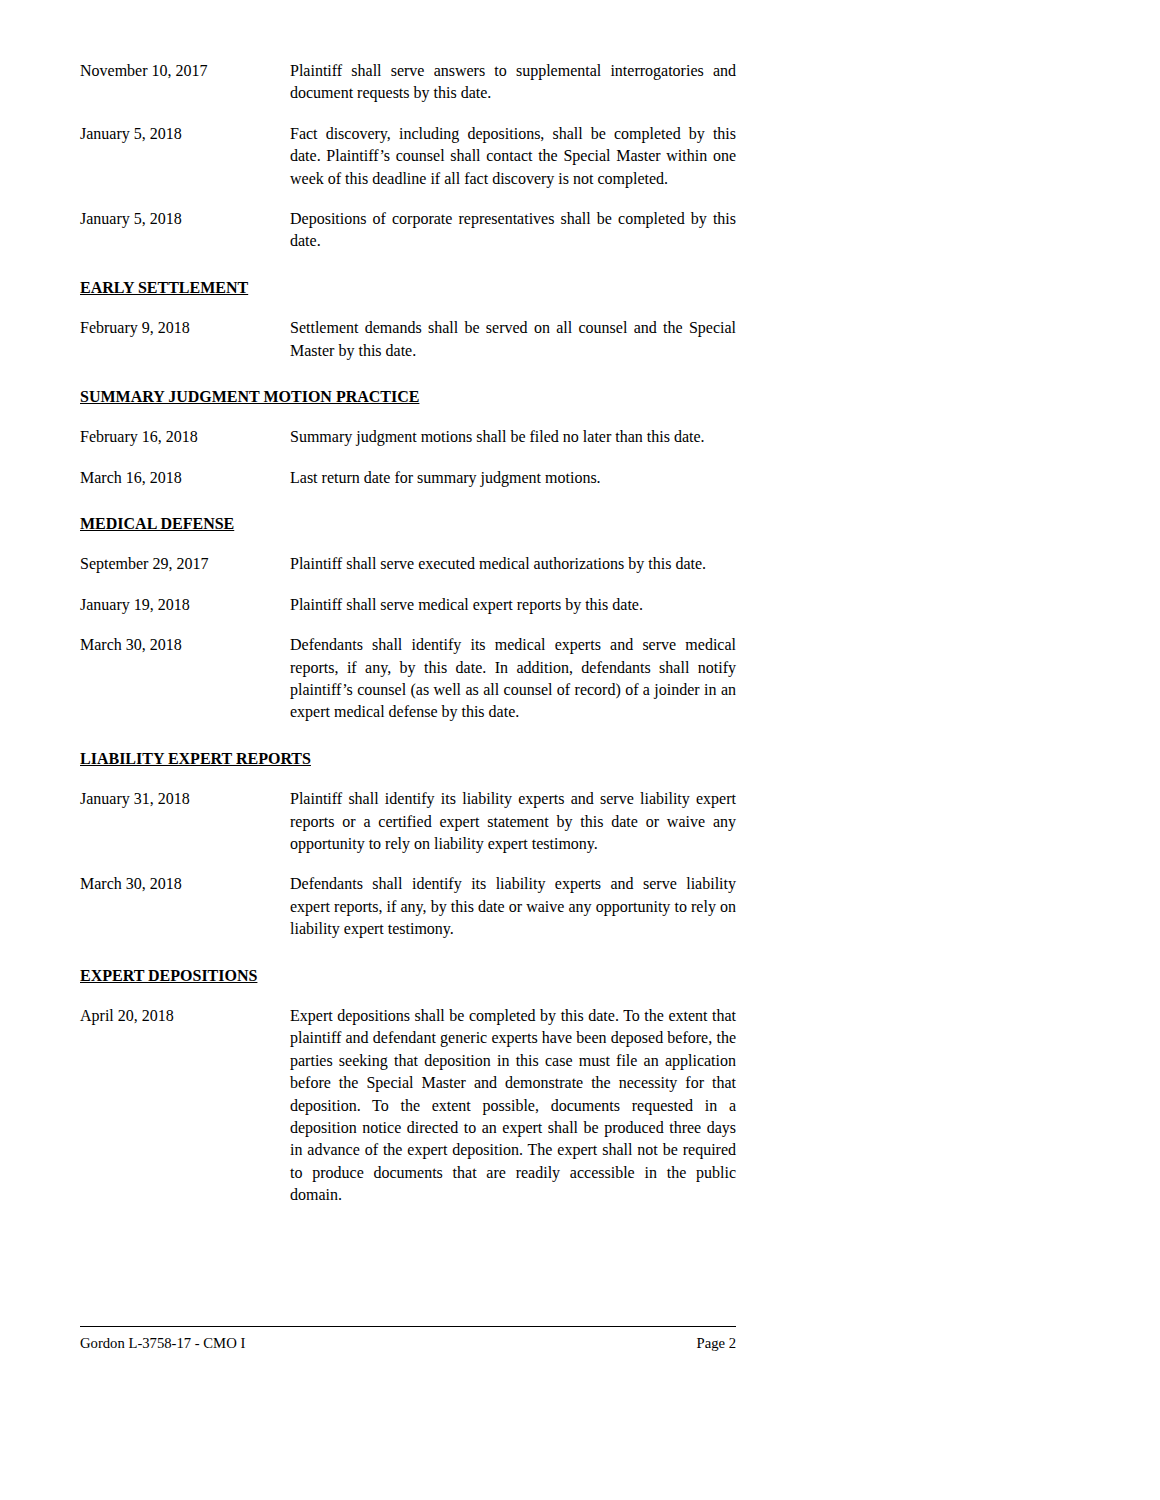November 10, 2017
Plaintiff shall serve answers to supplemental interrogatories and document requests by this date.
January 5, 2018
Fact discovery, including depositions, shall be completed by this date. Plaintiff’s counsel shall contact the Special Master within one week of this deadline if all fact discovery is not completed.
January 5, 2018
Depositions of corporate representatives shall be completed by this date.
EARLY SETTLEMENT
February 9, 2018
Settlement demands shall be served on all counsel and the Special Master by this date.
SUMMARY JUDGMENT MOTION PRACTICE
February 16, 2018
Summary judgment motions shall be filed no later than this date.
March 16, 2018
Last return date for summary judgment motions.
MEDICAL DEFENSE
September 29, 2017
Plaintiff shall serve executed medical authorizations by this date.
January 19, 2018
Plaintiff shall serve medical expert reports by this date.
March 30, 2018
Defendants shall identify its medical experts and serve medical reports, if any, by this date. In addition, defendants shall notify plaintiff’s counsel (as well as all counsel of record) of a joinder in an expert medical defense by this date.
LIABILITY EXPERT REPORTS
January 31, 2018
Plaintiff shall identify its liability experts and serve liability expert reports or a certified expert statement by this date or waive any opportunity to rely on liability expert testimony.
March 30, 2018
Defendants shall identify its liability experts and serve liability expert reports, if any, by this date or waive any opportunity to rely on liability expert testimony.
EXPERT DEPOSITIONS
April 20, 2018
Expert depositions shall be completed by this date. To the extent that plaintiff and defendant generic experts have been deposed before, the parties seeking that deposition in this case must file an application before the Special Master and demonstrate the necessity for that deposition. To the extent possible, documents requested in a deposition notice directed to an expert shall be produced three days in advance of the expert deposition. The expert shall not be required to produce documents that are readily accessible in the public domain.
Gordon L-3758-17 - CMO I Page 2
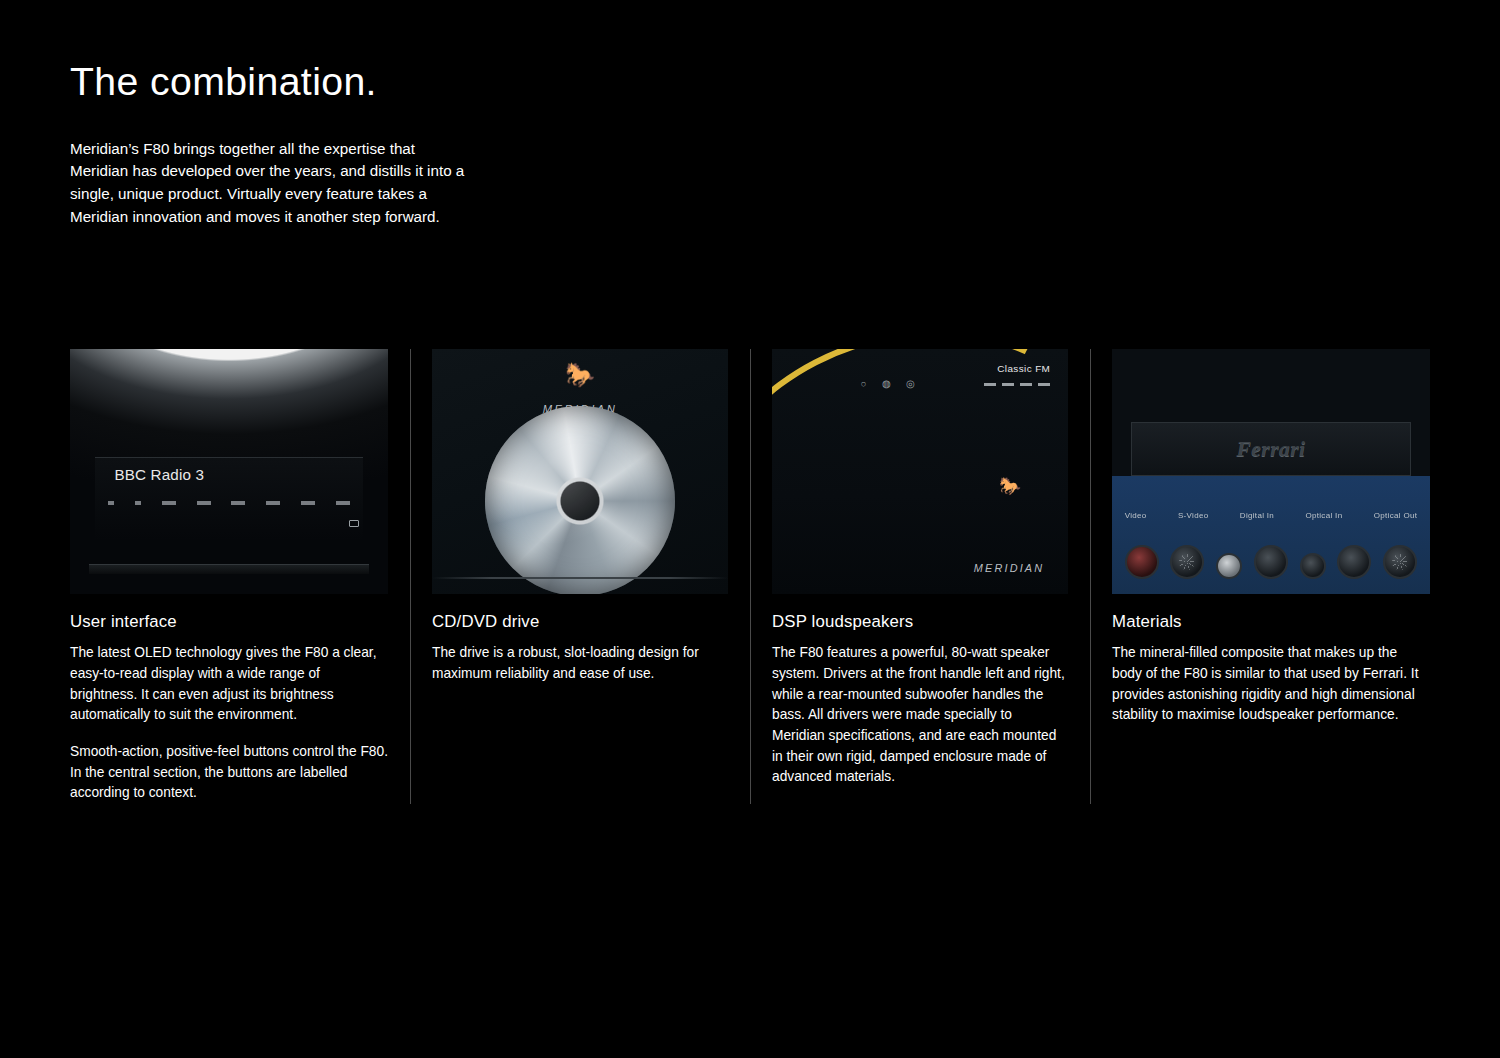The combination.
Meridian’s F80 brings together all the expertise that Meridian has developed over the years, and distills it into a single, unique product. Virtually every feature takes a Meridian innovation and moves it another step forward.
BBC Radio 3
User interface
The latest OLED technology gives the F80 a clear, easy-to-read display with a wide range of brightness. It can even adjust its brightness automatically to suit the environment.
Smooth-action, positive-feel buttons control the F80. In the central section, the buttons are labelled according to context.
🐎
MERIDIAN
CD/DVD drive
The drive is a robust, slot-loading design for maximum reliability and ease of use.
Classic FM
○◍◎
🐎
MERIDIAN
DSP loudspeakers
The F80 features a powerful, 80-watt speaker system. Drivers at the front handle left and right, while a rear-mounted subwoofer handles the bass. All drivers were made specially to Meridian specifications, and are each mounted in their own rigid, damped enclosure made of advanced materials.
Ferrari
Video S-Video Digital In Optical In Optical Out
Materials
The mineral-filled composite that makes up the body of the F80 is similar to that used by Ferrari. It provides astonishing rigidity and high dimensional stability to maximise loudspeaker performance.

◆ Task requirements: Among the records, find the lines that contain "waive" and copy each of them.

◆ Expected answer:
Plaintiff shall identify its liability experts and serve liability expert reports or a certified expert statement by this date or waive any opportunity to rely on liability expert testimony.
Defendants shall identify its liability experts and serve liability expert reports, if any, by this date or waive any opportunity to rely on liability expert testimony.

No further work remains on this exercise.